January 31, 2020
Thursday is field trip day in our master naturalist class at Long Lake Conservation Center, and our whole group carpools to Jay Cooke State Park to learn more about the geology of the Saint Louis River and its watershed. Not only do we learn about slate and graywacke, the two predominant rocks that make up the park, we also learn their origins and how to remember them, since even the rocks under our feet change over time. Mud becomes shale becomes slate, and sand becomes sandstone becomes graywacke. (Shale and slate both have five letters, while sandstone and graywacke both have nine—what’s not to love about memory tricks?) The Saint Louis River itself is partly frozen and runs in and out of ice formations as we cross the swinging bridge, rebuilt since the flood of 2012 destroyed the previous structure.
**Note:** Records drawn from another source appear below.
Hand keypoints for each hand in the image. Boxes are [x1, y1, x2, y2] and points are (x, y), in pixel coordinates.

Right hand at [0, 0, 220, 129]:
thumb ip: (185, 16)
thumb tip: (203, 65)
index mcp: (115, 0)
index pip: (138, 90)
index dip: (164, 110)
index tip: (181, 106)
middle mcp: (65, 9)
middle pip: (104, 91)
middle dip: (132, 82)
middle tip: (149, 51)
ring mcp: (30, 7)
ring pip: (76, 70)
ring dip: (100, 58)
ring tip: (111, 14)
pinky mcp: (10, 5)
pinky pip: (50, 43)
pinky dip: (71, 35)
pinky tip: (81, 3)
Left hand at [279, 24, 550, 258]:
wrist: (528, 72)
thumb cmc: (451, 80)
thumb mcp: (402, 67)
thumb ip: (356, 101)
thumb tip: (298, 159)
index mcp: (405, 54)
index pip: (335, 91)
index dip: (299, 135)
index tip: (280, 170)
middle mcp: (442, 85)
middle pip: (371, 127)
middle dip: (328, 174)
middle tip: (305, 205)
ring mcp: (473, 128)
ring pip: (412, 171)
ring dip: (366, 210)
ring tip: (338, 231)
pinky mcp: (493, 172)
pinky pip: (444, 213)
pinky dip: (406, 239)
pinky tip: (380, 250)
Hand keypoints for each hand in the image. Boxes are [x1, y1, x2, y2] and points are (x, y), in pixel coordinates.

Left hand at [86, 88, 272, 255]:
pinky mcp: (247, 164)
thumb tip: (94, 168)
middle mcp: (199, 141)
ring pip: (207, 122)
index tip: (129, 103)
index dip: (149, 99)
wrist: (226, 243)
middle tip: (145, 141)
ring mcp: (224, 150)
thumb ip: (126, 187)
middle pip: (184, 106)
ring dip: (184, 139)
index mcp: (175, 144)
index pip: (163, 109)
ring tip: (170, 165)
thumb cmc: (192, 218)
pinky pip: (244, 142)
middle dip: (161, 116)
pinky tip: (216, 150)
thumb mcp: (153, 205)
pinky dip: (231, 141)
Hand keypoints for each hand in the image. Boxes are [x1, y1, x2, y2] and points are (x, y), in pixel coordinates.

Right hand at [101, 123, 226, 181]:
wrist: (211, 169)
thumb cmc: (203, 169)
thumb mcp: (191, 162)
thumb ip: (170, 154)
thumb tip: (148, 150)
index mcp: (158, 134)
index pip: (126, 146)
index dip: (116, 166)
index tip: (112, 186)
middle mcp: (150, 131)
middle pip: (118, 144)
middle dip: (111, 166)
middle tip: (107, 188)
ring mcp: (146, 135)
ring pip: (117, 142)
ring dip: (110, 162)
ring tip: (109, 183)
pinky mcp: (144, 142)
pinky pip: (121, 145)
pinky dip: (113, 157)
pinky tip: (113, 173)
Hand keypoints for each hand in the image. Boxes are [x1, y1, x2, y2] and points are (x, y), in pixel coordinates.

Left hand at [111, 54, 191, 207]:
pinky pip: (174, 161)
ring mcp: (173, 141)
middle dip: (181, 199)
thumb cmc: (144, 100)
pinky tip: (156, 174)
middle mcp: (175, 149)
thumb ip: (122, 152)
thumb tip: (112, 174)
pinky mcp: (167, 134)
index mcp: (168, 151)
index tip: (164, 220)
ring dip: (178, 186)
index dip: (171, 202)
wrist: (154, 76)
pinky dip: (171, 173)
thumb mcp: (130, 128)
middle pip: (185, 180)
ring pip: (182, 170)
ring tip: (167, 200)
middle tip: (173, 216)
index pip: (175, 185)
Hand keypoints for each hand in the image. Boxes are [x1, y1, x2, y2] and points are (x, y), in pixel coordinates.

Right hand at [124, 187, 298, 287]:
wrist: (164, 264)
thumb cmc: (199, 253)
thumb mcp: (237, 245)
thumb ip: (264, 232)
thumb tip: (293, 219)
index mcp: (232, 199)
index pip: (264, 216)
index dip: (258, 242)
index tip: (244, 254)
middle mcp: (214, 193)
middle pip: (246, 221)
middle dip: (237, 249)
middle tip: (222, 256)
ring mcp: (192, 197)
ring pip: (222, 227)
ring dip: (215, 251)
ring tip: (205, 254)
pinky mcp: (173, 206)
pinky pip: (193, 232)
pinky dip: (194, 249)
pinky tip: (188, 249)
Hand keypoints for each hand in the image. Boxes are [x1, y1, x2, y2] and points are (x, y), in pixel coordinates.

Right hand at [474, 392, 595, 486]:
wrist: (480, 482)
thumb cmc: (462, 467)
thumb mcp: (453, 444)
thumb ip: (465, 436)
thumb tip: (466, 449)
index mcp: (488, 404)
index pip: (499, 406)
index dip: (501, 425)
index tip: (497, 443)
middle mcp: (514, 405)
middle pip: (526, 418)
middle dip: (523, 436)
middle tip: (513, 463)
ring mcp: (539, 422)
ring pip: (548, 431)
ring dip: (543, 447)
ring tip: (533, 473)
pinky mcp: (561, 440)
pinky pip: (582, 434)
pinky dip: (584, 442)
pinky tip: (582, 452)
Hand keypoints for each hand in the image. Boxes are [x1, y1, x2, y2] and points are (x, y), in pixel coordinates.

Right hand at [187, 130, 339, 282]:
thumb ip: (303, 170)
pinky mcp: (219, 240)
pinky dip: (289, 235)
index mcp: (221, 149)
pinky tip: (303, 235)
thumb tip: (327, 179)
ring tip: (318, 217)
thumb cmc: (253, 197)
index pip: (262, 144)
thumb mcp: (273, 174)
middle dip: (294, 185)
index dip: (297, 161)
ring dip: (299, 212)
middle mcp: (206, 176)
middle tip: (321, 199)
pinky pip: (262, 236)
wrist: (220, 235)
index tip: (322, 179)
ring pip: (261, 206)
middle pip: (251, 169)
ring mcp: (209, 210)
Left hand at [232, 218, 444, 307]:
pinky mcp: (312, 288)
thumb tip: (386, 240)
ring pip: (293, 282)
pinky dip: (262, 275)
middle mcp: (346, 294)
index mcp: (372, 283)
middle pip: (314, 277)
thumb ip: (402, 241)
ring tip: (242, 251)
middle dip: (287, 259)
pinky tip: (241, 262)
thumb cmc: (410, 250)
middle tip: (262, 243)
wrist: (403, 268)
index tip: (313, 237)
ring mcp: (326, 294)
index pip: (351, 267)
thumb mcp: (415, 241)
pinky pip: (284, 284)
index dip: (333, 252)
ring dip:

An added bonus: among the informational displays at the park lodge we discover pictures of two native flowers we have yet to see, moschatel and wild chive (which grows only at Jay Cooke) and make plans to return during wild flower season to search for them.
After lunch we’re left to explore on our own, and we head a mile down the road to find Hemlock Ravine Scientific and Natural Area (SNA), where a quarter of all the eastern hemlock trees left in Minnesota grow—a grand total of 26 trees at the far western edge of their range. We walk along the trail at the edge of the SNA surrounded by pine trees, snow, silence, and sunshine. The shadows of trees roll peacefully over the undulating drifts, and we are both very happy.
Back at Long Lake we gather up the data from our tracking project and discover that we have not managed to capture any images of animals on our trail cameras. But we’ve seen tracks we identify as fox, coyote, weasel, and (possibly) mink. We are taking home a new appreciation for those who can read the tracks of animals in the snow, along with an understanding that there’s still so much to learn about our natural world.
At the end of the day our whole class plays a lively pub trivia game (minus the pub) about facts we’ve learned throughout the week. Luckily our team includes Jim, who knows all the answers, and we’re pretty sure that when the results are tallied, our team will be leaving with the grand prize of winter hats with built in lights. Thanks, Jim.
Today (Friday) we present our completed projects, assess what we’ve learned, say good-bye to all the amazing folks we’ve met, and head out into the world as master naturalists. A week well spent.